Beraterhinweis: Die Umsatzsteuer gilt als regelmäßig wiederkehrende Einnahme/Ausgabe. Dies hat zur Folge, dass die Grundsätze der wirtschaftlichen Zuordnung des § 11 Abs. 1 Satz 2 und Abs. 2 Satz 2 EStG für Umsatzsteuervorauszahlungen innerhalb kurzer Zeit (10-Tage-Zeitraum) anzuwenden sind. Beachten Sie: Ist eine Umsatzsteuervorauszahlung an einem Samstag, Sonntag oder Feiertag fällig, verschiebt sich die Fälligkeit nach § 108 Abs. 3 AO auf den nächsten Werktag.

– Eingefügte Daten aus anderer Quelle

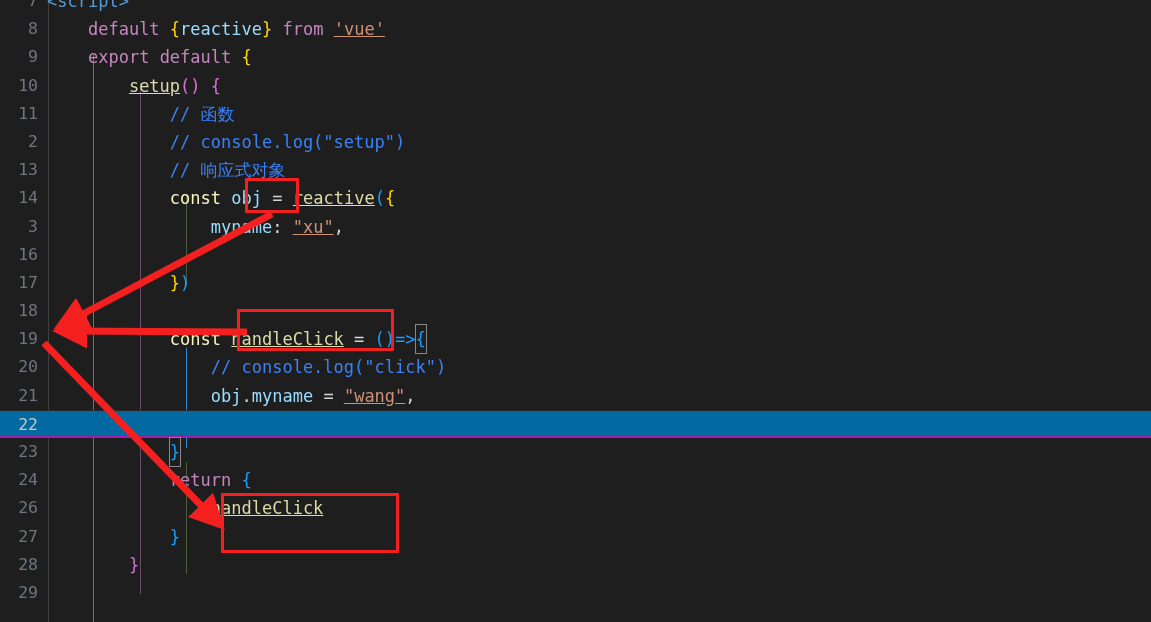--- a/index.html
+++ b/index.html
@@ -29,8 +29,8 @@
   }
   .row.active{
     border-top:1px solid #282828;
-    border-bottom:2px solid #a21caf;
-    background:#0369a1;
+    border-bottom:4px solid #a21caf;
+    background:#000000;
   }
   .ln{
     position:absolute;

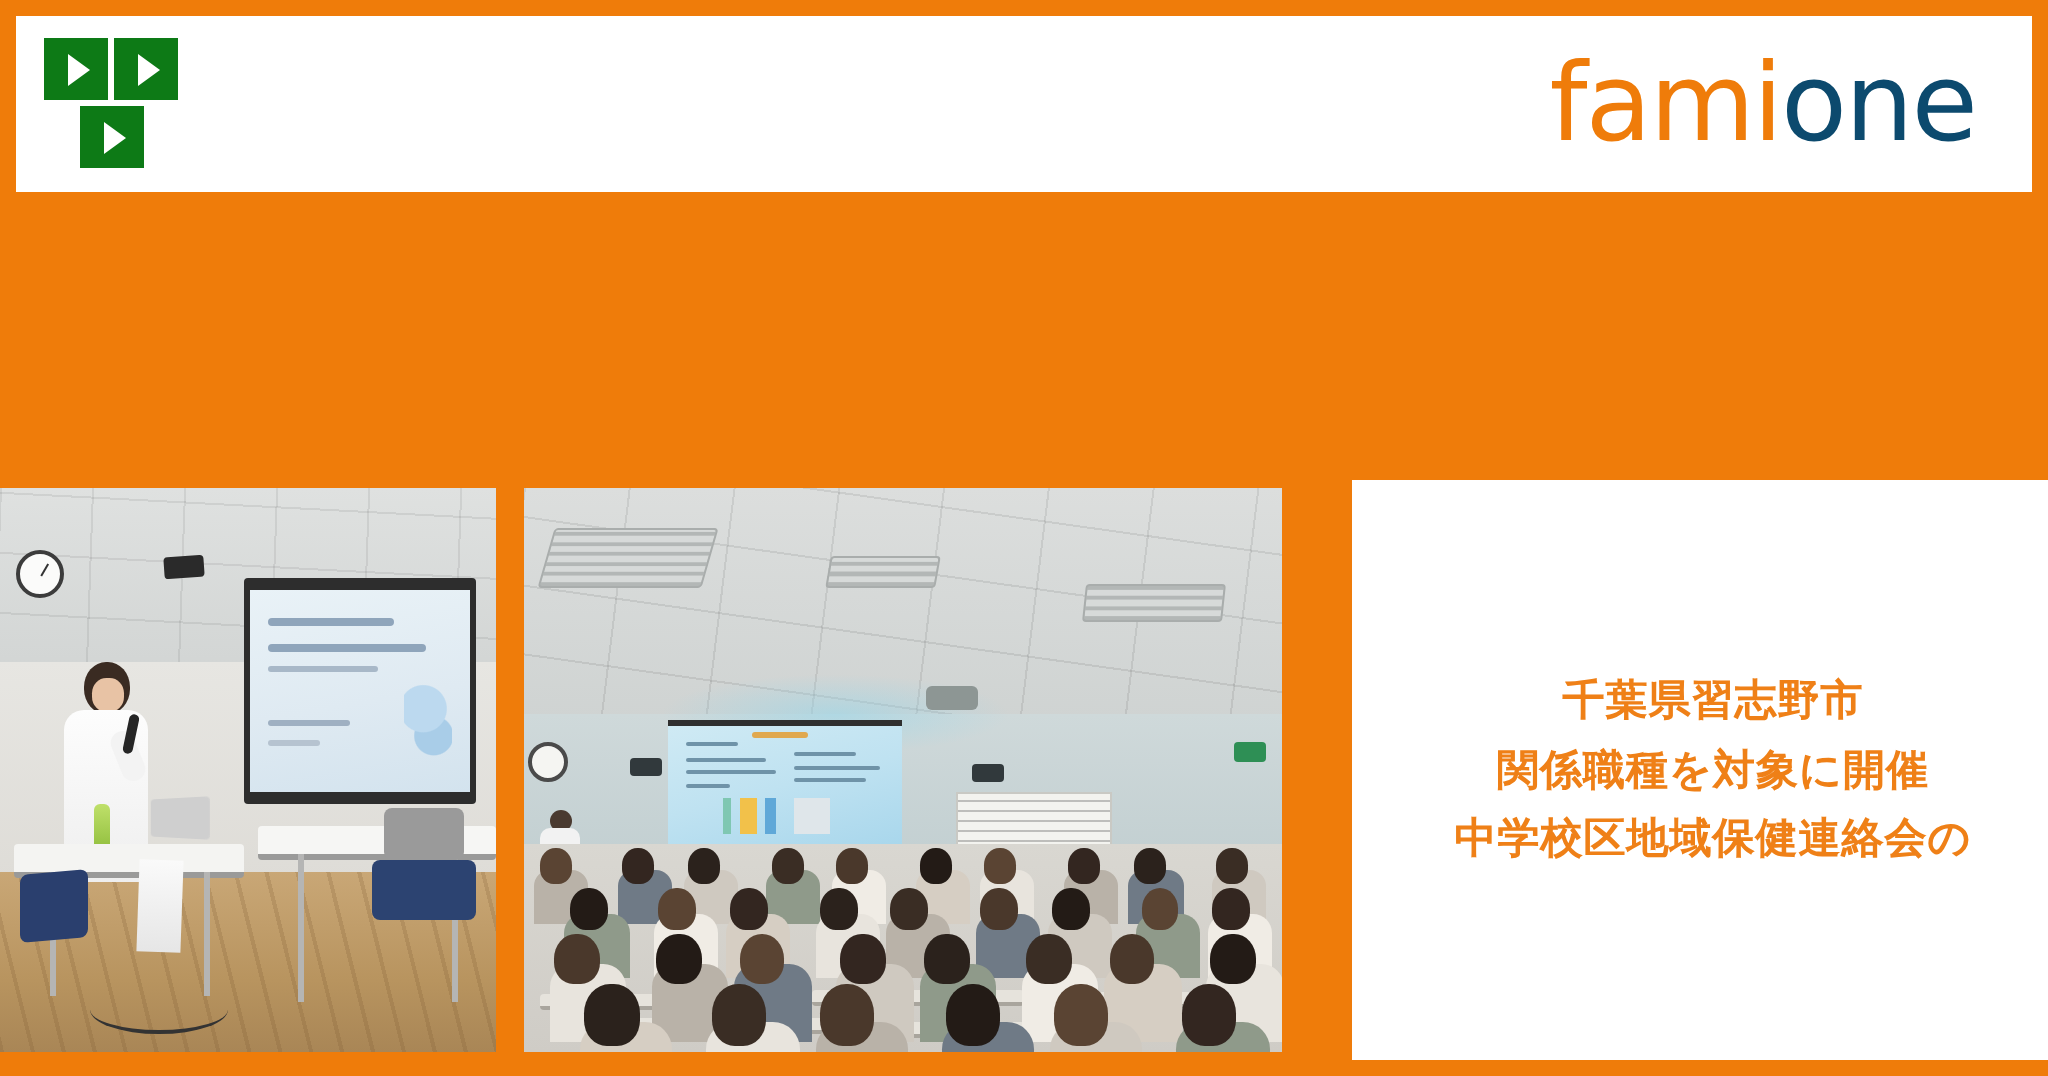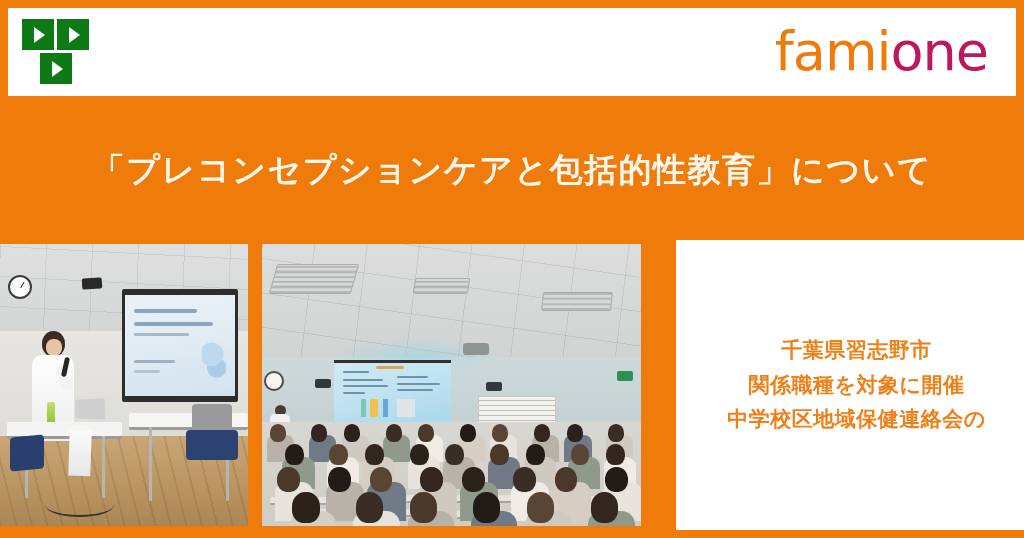--- a/index.html
+++ b/index.html
@@ -73,7 +73,7 @@
     padding-right:6px;
   }
   .brand .fami{color:#ef7c0a;}
-  .brand .one{color:#be185d;}
+  .brand .one{color:#0c4a6e;}
 
   
   .title-band{

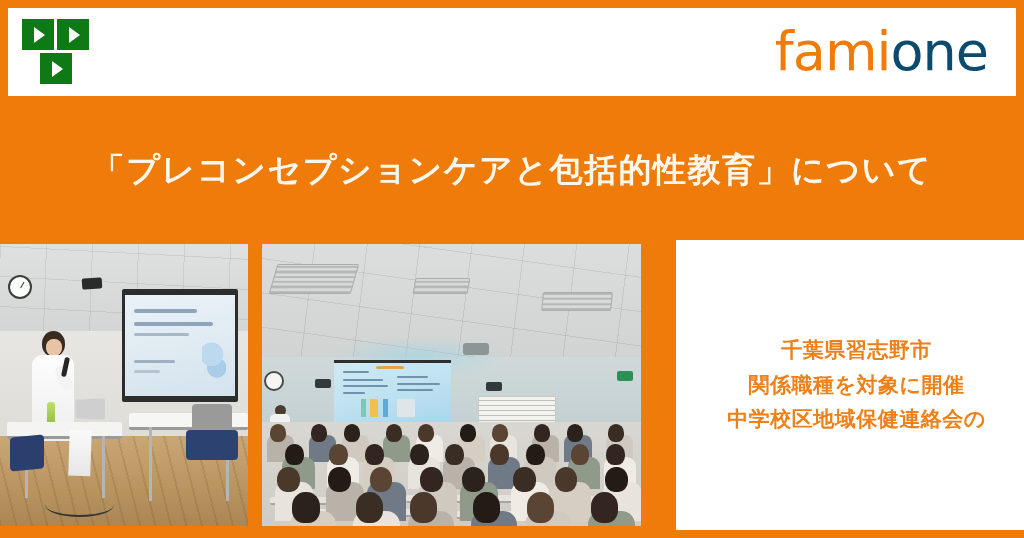--- a/index.html
+++ b/index.html
@@ -370,7 +370,6 @@
   </div>
 
   <div class="title-band">
-    <div class="title-line">「プレコンセプションケアと包括的性教育」について</div>
   </div>
 
   <div class="media">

In solchen Fällen kann die Zahlung erst im VZ der tatsächlichen Zahlung als Betriebsausgabe erfasst werden, da die Fälligkeit nicht mehr innerhalb des 10-Tage-Zeitraums liegt (FG Niedersachsen v. 24.2.2013 – 3 K 468/11, Az. des BFH: VIII R 34/12, EFG 2012, 2113).